Christoph Wickert christoph.wickert at googlemail.com
Sun Jun 26 19:33:25 UTC 2011


Am Sonntag, den 26.06.2011, 13:25 -0300 schrieb Evandro Giovanini: 
> On Sun, Jun 26, 2011 at 1:01 PM, Christoph Wickert
> <christoph.wickert at googlemail.com> wrote:
> > Am Sonntag, den 26.06.2011, 17:08 +0200 schrieb Kevin Kofler:
> >> Felix Miata wrote:
> >> > FF5 is the security update to FF4.0.1, which incorporates an upstream
> >> > versioning policy change.
> >>
> >> The funny thing is that Firefox is going exactly the opposite way of us with
> >> their update policies,
> >
> > They didn't change their update policy but their release/development
> > model. FF 5 is an update to FF 4, but 3.6 got an update to 3.6.18, too.
> > This means that Mozilla's update policy hasn't changed.
> >
> >> and that as a result, that Firefox security update is
> >> not compliant with our update policies
> >
> > At what point exactly? Basically all that has changed is the version,
> > IHMO FF 5 can better be described as FF 4.1. The user experience hasn't
> > changed and the update meets all requirements of the update policy, so I
> > really don't see a problem here.
> >
> 
> Firefox 5 is not stable because it introduces new features. 

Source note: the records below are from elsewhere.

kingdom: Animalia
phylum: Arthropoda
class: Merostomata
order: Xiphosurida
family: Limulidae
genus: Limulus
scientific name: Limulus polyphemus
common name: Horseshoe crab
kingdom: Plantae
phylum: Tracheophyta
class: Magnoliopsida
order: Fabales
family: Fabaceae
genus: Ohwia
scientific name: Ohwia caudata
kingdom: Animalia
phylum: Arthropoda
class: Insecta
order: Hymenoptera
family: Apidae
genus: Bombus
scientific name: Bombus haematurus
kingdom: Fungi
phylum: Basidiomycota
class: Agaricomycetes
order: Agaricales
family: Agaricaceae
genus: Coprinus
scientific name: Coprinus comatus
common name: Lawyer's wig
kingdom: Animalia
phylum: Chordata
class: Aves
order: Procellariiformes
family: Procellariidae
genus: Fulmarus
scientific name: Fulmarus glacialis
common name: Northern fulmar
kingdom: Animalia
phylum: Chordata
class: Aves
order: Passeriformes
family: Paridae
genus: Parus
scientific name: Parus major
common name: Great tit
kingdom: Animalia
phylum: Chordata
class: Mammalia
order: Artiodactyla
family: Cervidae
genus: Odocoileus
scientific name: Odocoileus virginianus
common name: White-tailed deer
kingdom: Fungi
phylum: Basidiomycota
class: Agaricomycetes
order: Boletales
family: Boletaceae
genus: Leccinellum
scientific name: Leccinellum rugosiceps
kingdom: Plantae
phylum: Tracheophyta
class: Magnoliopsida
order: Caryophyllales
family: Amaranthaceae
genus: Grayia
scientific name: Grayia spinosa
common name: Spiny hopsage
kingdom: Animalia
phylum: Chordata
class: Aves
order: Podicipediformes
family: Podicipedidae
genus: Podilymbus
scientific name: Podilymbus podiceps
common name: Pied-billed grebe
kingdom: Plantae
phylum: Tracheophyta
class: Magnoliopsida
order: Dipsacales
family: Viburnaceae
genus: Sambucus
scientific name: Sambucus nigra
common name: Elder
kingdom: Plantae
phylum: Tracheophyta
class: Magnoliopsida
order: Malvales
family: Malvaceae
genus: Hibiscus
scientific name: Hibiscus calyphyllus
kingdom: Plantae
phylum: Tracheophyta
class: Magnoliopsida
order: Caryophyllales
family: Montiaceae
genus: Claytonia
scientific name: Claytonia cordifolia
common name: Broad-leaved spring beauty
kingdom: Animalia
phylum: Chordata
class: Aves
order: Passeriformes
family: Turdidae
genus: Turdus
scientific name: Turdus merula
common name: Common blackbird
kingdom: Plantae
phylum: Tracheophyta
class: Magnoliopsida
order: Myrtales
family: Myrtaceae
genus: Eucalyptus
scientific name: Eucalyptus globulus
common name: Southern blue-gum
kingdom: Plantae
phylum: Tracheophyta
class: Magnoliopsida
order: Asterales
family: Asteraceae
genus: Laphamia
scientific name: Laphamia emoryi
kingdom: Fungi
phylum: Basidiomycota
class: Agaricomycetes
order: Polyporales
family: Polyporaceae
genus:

New features don't have anything to do with stability. It's the AI/ABI
and AFAIK nothing has changed in xulrunnner. All dependent packages
required a simple rebuild. We had these rebuilds with every single FF
update.

> The most
> visible example of this is users who had extensions stop working with
> Firefox 5.

This is most likely because the extensions expect a certain version
string but not because of API/ABI changes. 

> Firefox's policy has changed. In the past they supported a stable
> version for more than one day after the new release was out. 

What policy? The security policy? Firefox 3.6 is considered the previous
stable version and it is still supported. 

> They're
> not doing that anymore with Firefox 4, so users are forced to use the
> new features (and bugs) of a new release. It's a great policy if
> you're in a race to not lose mindshare from Chrome, it's not so great
> for the people who have Firefox deployed in stable environments.

Look, I never said I like the new version scheme. In fact I said that I
dislike it. The major version shouldn't have been bumped because is a
stable update, this means there are no API/ABI changes and no change in
configuration formats either. There are merely no changes and there is a
clean upgrade path, so I have no idea what problems in a stable
environment you are expecting.

And I have no idea what part of our update policy should be violated by
this update. Please somebody enlighten me.